### WORK INSTRUCTION
Copy every line of the records below without changing anything.

─── INFORMATION SUPPLIED

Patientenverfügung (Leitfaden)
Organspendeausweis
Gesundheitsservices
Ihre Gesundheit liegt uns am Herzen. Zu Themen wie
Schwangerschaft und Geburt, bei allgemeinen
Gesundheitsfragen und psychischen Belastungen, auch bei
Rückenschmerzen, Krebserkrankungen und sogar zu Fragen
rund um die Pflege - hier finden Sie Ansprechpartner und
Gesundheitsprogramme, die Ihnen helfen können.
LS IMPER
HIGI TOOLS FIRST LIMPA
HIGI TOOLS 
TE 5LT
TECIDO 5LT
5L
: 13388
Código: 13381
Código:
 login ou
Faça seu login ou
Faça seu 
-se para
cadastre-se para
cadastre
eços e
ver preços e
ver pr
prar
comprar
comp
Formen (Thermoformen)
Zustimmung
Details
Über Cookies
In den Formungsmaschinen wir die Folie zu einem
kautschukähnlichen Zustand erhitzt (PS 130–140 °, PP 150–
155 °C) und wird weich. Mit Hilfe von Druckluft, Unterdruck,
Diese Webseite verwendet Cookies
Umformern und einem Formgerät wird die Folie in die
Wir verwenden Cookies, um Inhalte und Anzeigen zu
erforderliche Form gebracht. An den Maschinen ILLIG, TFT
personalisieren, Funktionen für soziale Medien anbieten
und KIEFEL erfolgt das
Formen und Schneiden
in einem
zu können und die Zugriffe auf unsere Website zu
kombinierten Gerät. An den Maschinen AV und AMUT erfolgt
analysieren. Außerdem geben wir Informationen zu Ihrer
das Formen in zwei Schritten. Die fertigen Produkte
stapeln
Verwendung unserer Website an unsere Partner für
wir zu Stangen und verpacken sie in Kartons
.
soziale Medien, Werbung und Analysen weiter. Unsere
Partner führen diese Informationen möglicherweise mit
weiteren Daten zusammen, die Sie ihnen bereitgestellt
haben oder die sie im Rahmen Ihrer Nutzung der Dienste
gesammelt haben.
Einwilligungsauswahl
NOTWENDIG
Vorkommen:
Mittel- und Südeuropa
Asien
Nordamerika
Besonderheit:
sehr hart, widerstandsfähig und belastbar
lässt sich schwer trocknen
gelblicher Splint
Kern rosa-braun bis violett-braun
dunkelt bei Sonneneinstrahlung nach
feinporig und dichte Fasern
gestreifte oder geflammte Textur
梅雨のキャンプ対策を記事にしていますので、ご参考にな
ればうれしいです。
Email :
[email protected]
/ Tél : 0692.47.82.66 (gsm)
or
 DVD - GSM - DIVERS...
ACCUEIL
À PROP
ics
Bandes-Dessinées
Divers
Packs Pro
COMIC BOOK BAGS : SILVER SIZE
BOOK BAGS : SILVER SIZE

──────

### COMPLETED EXERCISE
Patientenverfügung (Leitfaden)
Organspendeausweis
Gesundheitsservices
Ihre Gesundheit liegt uns am Herzen. Zu Themen wie
Schwangerschaft und Geburt, bei allgemeinen
Gesundheitsfragen und psychischen Belastungen, auch bei
Rückenschmerzen, Krebserkrankungen und sogar zu Fragen
rund um die Pflege - hier finden Sie Ansprechpartner und
Gesundheitsprogramme, die Ihnen helfen können.
LS IMPER
HIGI TOOLS FIRST LIMPA
HIGI TOOLS 
TE 5LT
TECIDO 5LT
5L
: 13388
Código: 13381
Código:
 login ou
Faça seu login ou
Faça seu 
-se para
cadastre-se para
cadastre
eços e
ver preços e
ver pr
prar
comprar
comp
Formen (Thermoformen)
Zustimmung
Details
Über Cookies
In den Formungsmaschinen wir die Folie zu einem
kautschukähnlichen Zustand erhitzt (PS 130–140 °, PP 150–
155 °C) und wird weich. Mit Hilfe von Druckluft, Unterdruck,
Diese Webseite verwendet Cookies
Umformern und einem Formgerät wird die Folie in die
Wir verwenden Cookies, um Inhalte und Anzeigen zu
erforderliche Form gebracht. An den Maschinen ILLIG, TFT
personalisieren, Funktionen für soziale Medien anbieten
und KIEFEL erfolgt das
Formen und Schneiden
in einem
zu können und die Zugriffe auf unsere Website zu
kombinierten Gerät. An den Maschinen AV und AMUT erfolgt
analysieren. Außerdem geben wir Informationen zu Ihrer
das Formen in zwei Schritten. Die fertigen Produkte
stapeln
Verwendung unserer Website an unsere Partner für
wir zu Stangen und verpacken sie in Kartons
.
soziale Medien, Werbung und Analysen weiter. Unsere
Partner führen diese Informationen möglicherweise mit
weiteren Daten zusammen, die Sie ihnen bereitgestellt
haben oder die sie im Rahmen Ihrer Nutzung der Dienste
gesammelt haben.
Einwilligungsauswahl
NOTWENDIG
Vorkommen:
Mittel- und Südeuropa
Asien
Nordamerika
Besonderheit:
sehr hart, widerstandsfähig und belastbar
lässt sich schwer trocknen
gelblicher Splint
Kern rosa-braun bis violett-braun
dunkelt bei Sonneneinstrahlung nach
feinporig und dichte Fasern
gestreifte oder geflammte Textur
梅雨のキャンプ対策を記事にしていますので、ご参考にな
ればうれしいです。
Email :
[email protected]
/ Tél : 0692.47.82.66 (gsm)
or
 DVD - GSM - DIVERS...
ACCUEIL
À PROP
ics
Bandes-Dessinées
Divers
Packs Pro
COMIC BOOK BAGS : SILVER SIZE
BOOK BAGS : SILVER SIZE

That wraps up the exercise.